+++ Data for the task +++

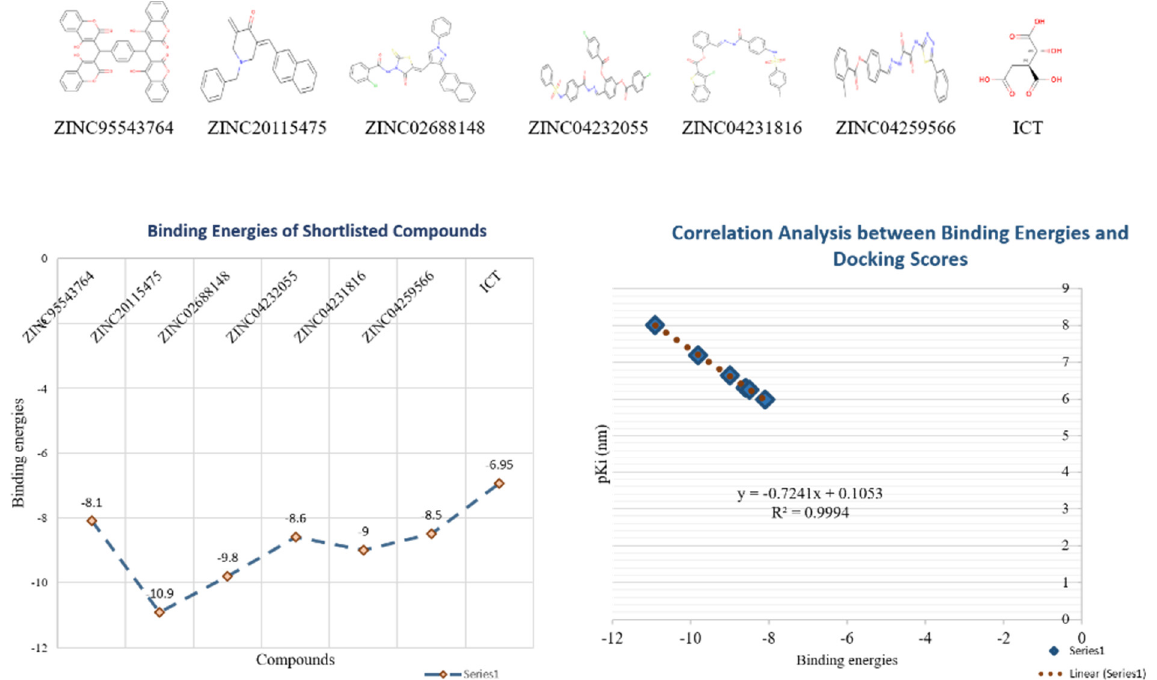
Figure 10. Correlation analysis for Ki and binding energies: the correlation analysis for six shortlisted compounds for ICL among Ki and binding energies. It shows the string regression correlation with R 2 = 0.99.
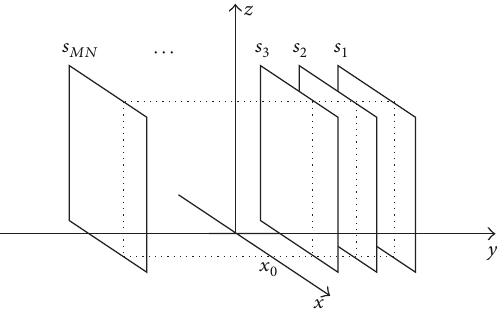
Figure 3: 2D focused images in cross track direction of down- looking sparse array SAR.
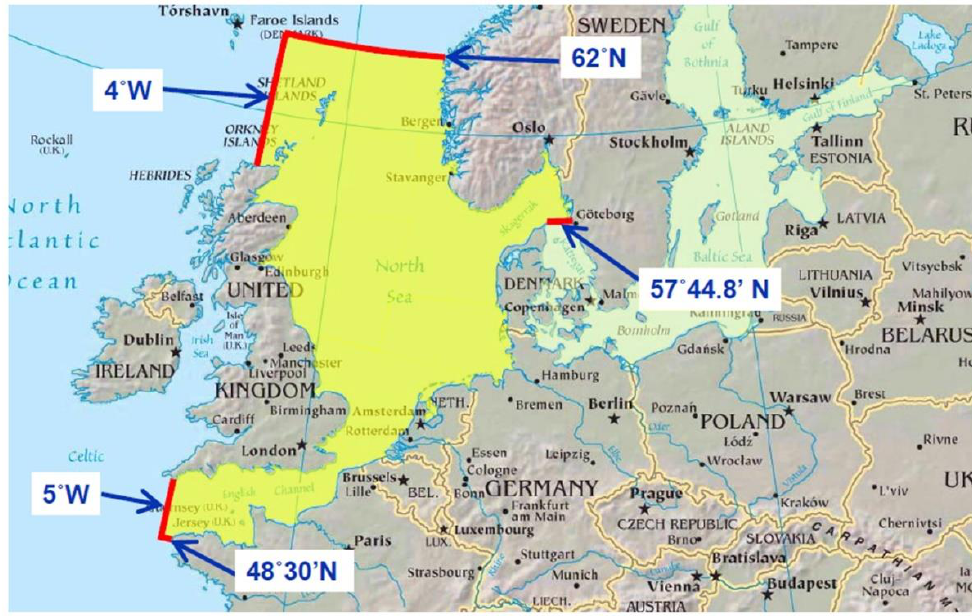
Figure 3. European special ecological regions.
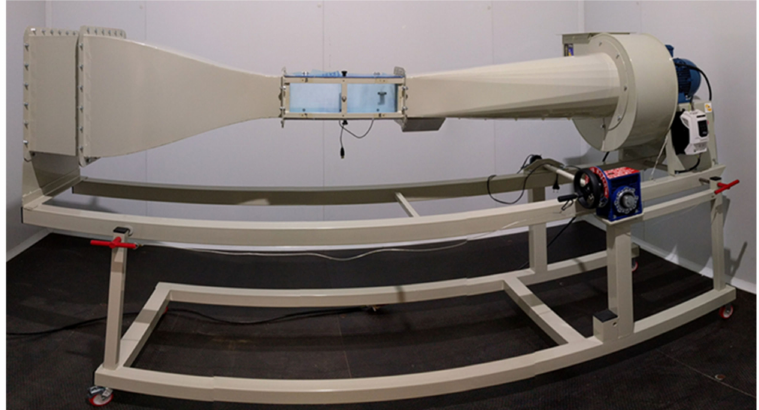
Figure 4. Icing wind tunnel.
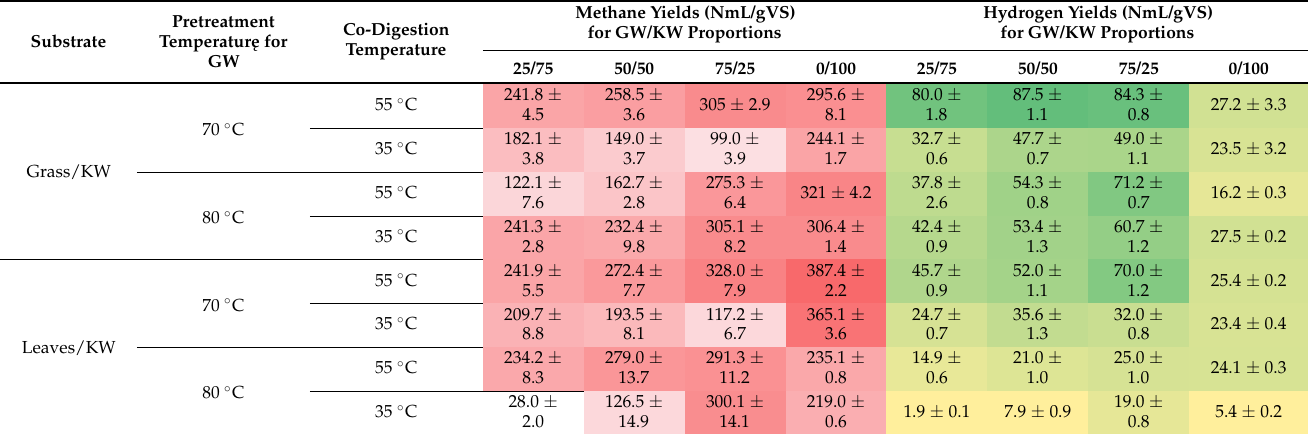
Table 3. Total methane and hydrogen yields in the second-stage co-digestion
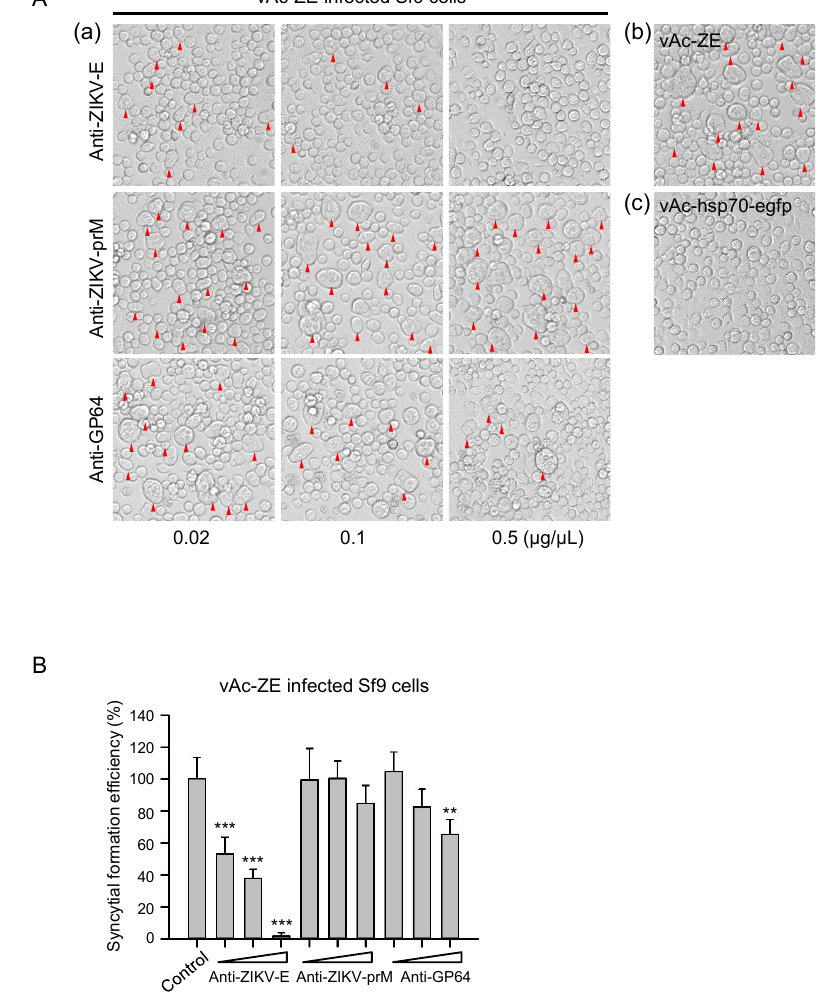
Figure 5. Antiviral determination of polyclonal antibodies. ( A ) ( a ) Cytopathic effect of Sf9 cells infected by vAc-ZE, with increasing concentrations of anti-ZIKV-E polyclonal antibody or unrelated polyclonal antibodies (anti-ZIKV-prM / anti-GP64) mixed in the culture medium. ( b ) Sf9 cells infected with vAc-ZE were used as a positive control. ( c ) Sf9 cells infected with vAc-hsp70-egfp were used as a negative control. ( B ) The number of syncytia within a field of view was counted for statistical analysis. The means and SD correspond to data collected from five random fields of view. Values that are significantly different from control are indicated. ** p < 0.01; *** p <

+++

■ **Work task**
Reproduce the material in its entirety and word for word, without the pictures.

■ **Task answer**
Figure 10. Correlation analysis for Ki and binding energies: the correlation analysis for six shortlisted compounds for ICL among Ki and binding energies. It shows the string regression correlation with R 2 = 0.99.
Figure 3: 2D focused images in cross track direction of down- looking sparse array SAR.
Figure 3. European special ecological regions.
Figure 4. Icing wind tunnel.
Table 3. Total methane and hydrogen yields in the second-stage co-digestion
Figure 5. Antiviral determination of polyclonal antibodies. ( A ) ( a ) Cytopathic effect of Sf9 cells infected by vAc-ZE, with increasing concentrations of anti-ZIKV-E polyclonal antibody or unrelated polyclonal antibodies (anti-ZIKV-prM / anti-GP64) mixed in the culture medium. ( b ) Sf9 cells infected with vAc-ZE were used as a positive control. ( c ) Sf9 cells infected with vAc-hsp70-egfp were used as a negative control. ( B ) The number of syncytia within a field of view was counted for statistical analysis. The means and SD correspond to data collected from five random fields of view. Values that are significantly different from control are indicated. ** p < 0.01; *** p <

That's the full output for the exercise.